Here’s an example of a 5-foot, 10-inch-tall IRONMAN triathlete who recently joined my squad. He came with a high turnover rate and a 6-beat kick. His high stroke rate and kick tempo lead to significant drag production, which was inefficient and exhausting.



.86 seconds per stroke, or 70 strokes per minute (SPM)

Stroke length (SL)

.77y or 26 strokes per length (SPL)


.77y / 86 = .90 yards per second

100-yard swim

100y / .90 = 111.1 seconds or 1:51.10

2.4-mile swim

4224y / .90 = 4693.3 seconds or 1:18:13.20


Approximately 5,500 strokes in 2.4 miles


Approximately 16,500 kicks in 2.4 miles (using 6-beat kick)


To decrease the amount of drag production and increase his efficiency, we reduced his turnover, improved his stroke length, and switched him to a 2-beat kick.

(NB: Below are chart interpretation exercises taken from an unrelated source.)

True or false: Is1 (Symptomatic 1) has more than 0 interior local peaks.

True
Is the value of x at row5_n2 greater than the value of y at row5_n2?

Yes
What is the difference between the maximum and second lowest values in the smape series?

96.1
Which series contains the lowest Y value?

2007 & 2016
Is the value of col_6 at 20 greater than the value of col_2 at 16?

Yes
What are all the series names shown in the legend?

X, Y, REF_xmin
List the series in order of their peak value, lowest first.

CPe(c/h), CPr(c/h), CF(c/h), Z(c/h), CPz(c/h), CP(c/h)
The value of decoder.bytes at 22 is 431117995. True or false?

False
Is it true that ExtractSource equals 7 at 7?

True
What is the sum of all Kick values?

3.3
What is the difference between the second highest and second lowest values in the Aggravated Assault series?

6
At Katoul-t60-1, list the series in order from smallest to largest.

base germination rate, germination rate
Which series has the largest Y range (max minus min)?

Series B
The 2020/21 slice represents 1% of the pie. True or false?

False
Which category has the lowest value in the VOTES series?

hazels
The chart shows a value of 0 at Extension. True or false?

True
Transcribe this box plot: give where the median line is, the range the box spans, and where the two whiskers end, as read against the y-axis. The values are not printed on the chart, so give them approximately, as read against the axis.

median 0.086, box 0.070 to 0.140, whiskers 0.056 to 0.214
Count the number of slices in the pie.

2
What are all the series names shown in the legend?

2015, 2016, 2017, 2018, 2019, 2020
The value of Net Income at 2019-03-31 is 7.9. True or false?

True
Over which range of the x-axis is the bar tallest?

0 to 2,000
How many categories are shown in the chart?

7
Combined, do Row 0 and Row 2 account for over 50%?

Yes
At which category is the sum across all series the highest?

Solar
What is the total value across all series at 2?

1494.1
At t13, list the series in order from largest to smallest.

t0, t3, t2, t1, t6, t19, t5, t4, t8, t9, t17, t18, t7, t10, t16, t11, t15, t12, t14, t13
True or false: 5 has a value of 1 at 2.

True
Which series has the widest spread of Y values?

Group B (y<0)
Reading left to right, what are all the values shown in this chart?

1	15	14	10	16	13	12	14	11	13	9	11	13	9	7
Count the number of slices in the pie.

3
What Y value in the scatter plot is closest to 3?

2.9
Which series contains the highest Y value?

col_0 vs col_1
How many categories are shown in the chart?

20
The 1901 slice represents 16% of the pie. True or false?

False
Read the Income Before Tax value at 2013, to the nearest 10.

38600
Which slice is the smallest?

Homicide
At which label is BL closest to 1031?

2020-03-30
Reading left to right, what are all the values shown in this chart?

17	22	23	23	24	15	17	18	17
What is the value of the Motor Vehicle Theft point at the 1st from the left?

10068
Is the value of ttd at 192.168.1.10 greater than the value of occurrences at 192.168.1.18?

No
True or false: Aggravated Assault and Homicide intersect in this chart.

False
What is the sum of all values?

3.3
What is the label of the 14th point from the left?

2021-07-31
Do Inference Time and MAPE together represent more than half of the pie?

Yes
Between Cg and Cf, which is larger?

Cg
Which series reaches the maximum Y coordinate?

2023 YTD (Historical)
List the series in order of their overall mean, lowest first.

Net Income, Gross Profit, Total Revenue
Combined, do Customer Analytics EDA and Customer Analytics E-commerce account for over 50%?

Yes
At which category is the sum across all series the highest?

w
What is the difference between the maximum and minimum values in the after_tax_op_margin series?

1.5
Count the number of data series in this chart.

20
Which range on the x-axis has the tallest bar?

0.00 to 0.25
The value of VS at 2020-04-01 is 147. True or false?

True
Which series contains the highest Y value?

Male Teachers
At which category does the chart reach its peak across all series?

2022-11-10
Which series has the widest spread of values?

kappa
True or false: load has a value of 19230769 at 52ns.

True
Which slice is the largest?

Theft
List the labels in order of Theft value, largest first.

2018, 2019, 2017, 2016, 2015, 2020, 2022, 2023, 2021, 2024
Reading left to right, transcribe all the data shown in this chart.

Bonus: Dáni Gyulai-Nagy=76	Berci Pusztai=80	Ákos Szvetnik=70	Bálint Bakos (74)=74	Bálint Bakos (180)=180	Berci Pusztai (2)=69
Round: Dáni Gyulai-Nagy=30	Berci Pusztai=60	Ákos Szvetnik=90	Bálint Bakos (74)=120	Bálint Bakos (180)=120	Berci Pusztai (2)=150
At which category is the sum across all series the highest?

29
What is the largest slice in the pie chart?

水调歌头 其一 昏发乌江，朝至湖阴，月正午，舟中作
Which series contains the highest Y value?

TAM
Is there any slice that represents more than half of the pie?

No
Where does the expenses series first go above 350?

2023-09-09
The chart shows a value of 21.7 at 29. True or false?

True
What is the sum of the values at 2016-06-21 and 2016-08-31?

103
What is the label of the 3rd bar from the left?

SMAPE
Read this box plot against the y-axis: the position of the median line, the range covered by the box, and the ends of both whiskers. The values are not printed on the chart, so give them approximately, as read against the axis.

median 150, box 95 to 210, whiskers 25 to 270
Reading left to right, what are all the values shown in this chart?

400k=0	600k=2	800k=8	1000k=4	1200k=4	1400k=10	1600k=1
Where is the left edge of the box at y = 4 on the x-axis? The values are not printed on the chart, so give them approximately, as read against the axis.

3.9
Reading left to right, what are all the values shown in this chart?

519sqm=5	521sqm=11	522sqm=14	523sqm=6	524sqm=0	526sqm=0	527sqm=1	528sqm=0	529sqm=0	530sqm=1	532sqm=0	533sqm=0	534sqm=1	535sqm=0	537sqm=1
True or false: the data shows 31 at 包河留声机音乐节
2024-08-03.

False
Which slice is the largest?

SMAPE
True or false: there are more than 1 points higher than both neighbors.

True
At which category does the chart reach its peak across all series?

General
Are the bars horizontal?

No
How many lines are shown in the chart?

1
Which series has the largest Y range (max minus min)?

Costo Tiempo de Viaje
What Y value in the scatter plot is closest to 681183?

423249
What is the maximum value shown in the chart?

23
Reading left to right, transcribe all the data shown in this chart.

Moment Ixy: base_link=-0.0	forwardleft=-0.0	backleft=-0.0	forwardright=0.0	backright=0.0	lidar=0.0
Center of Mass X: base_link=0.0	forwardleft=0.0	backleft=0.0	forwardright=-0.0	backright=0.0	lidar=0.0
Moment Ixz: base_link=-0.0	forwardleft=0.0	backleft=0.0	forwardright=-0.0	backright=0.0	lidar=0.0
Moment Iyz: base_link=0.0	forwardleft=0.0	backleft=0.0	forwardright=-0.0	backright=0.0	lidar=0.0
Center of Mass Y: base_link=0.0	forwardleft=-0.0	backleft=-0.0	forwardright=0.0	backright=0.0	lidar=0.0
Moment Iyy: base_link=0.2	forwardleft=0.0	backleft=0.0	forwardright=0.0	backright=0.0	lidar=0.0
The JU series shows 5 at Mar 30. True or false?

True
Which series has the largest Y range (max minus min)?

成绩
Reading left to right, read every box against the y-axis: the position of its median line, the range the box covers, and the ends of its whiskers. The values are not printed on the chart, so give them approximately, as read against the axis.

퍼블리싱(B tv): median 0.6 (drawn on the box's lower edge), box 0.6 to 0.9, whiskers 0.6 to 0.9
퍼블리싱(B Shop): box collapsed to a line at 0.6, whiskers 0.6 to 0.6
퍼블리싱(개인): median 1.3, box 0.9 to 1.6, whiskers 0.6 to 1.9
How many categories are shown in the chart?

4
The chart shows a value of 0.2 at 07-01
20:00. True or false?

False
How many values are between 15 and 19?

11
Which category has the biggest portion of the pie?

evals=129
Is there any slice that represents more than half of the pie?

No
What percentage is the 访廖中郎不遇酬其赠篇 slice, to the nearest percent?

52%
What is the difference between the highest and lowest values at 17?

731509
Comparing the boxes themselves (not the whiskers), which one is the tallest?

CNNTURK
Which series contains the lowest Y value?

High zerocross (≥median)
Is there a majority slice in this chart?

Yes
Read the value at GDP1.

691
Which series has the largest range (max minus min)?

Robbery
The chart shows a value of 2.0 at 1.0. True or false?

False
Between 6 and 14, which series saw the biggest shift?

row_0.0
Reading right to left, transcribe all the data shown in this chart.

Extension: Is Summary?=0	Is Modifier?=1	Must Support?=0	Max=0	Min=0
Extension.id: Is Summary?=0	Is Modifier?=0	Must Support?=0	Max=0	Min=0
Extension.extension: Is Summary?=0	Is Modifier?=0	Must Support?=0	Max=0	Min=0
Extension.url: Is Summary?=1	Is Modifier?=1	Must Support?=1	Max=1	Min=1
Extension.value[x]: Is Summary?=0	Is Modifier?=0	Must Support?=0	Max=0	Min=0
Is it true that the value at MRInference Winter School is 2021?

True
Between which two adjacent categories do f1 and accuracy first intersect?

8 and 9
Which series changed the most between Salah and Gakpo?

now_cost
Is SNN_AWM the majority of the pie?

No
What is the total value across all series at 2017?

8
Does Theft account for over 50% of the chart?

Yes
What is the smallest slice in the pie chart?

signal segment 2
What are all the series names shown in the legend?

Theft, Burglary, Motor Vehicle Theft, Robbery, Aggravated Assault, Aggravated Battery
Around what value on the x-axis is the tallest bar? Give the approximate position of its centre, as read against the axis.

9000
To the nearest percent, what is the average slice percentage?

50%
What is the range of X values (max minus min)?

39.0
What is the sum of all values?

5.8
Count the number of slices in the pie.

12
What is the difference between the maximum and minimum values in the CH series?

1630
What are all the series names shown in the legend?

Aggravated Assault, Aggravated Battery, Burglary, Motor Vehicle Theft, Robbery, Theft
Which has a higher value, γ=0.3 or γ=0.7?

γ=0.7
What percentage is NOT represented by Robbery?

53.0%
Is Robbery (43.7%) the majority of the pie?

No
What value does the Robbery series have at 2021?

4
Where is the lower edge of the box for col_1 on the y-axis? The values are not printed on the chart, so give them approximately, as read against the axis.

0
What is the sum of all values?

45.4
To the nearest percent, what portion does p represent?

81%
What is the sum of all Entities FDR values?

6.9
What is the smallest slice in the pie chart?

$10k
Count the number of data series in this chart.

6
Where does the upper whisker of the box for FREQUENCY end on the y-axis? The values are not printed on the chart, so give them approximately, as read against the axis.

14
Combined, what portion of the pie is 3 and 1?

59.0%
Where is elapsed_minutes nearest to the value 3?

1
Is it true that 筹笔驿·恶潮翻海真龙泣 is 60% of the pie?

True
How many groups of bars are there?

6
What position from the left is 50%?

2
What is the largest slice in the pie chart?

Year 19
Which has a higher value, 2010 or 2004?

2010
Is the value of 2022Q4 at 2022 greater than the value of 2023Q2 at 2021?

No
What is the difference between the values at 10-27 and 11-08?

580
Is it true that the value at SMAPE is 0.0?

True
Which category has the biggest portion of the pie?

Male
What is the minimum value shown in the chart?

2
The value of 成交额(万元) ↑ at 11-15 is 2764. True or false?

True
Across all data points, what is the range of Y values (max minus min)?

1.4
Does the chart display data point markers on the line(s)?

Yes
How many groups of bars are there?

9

1.05 seconds per stroke or 57 SPM

Stroke length (SL)

1.18y or 17 strokes per length (SPL)


1.18y / 1.05 = 1.12 yards per second

100-yard swim

100y / 1.12 = 89.3 seconds or 1:29.30

2.4-mile swim

4224y / 1.12 = 3771.4 seconds or 1:02:51.40


Approximately 3,600 strokes in 2.4 miles


Approximately 3,600 kicks in 2.4 miles (using 2-beat kick)


These changes shaved 22 seconds off his 100-yard pace and 16 minutes off his 2.4-mile IRONMAN swim. But, perhaps most important, is the energy savings he experienced—he dropped approximately 2,000 strokes and 12,900 kicks in the 2.4-mile Iron-distance swim. That’s a lot of saved energy, which can be used for faster bike and run times.

There isn’t one best turnover rate—it’s about finding the right tempo for each individual swimmer given height and skill level. Swimmers need to find rates that are sustainable for their swim distances or events.

Knowing how to calculate your swimmers’ tempo, stroke length, and pace will provide important information that will enable you to help them find better efficiency and energy savings in the water.